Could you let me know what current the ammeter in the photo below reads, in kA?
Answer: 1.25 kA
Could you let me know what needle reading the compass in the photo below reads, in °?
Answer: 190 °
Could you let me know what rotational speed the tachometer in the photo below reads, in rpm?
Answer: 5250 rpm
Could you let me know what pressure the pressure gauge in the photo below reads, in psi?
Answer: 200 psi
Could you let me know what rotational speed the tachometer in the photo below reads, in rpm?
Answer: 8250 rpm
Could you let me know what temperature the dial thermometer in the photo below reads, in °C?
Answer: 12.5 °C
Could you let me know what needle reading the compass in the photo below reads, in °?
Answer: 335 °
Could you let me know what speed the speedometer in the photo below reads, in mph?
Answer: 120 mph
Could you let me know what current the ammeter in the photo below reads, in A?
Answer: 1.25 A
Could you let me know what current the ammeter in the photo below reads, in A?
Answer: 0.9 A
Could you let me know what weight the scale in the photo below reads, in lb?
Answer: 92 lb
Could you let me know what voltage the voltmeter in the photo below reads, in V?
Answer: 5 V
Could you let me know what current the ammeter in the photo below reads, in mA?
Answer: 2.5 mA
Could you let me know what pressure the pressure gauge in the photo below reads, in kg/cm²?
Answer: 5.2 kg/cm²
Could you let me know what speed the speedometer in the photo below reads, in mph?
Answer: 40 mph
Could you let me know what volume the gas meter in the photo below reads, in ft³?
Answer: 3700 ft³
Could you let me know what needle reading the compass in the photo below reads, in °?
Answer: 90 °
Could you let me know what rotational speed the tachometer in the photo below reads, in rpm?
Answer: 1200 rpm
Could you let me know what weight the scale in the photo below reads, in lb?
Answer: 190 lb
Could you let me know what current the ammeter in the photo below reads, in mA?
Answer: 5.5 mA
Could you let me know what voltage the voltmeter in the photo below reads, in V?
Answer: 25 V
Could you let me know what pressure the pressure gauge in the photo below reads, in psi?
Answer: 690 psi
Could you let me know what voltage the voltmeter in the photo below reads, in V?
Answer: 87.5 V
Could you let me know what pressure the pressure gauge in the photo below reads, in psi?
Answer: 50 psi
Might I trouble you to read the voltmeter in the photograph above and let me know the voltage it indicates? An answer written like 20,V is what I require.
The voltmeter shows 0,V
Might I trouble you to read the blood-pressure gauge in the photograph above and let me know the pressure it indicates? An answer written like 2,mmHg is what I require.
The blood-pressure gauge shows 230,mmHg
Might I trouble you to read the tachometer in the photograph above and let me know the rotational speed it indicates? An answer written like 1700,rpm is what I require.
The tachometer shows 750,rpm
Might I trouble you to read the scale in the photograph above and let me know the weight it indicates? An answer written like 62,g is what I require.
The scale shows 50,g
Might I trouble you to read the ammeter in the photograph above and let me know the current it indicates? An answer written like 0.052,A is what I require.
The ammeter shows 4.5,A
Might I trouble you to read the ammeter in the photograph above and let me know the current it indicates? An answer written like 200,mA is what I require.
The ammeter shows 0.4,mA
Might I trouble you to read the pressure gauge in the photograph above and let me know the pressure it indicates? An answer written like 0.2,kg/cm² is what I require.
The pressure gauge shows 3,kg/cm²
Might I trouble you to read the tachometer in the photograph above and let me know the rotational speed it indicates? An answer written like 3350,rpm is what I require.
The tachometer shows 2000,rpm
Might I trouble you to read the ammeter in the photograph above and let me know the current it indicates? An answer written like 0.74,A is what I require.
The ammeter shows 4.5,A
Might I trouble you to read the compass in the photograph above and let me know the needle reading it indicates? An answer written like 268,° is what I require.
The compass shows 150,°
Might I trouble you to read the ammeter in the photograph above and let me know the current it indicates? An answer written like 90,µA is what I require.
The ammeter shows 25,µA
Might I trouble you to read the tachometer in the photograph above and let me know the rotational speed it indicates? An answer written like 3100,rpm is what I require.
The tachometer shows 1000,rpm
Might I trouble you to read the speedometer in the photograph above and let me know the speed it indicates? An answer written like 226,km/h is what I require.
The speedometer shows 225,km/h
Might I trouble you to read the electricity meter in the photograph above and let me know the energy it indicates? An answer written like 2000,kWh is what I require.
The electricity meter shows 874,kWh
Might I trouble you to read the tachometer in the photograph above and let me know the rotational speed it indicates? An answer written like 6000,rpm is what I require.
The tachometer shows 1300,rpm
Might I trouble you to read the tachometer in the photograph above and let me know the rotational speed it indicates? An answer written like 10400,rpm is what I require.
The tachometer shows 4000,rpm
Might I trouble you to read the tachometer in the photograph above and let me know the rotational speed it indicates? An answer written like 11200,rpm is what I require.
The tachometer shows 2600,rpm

══════════

— EXERCISE DETAILS —
Revise the lines starting with the line containing "6000,rpm is what I require." and going on through the line containing "The tachometer shows 1300,rpm", replacing "tachometer" with "rev counter" and keeping everything else the same. Return only those revised lines.

— ANSWER TO THIS PROBLEM —
Might I trouble you to read the rev counter in the photograph above and let me know the rotational speed it indicates? An answer written like 6000,rpm is what I require.
The rev counter shows 1300,rpm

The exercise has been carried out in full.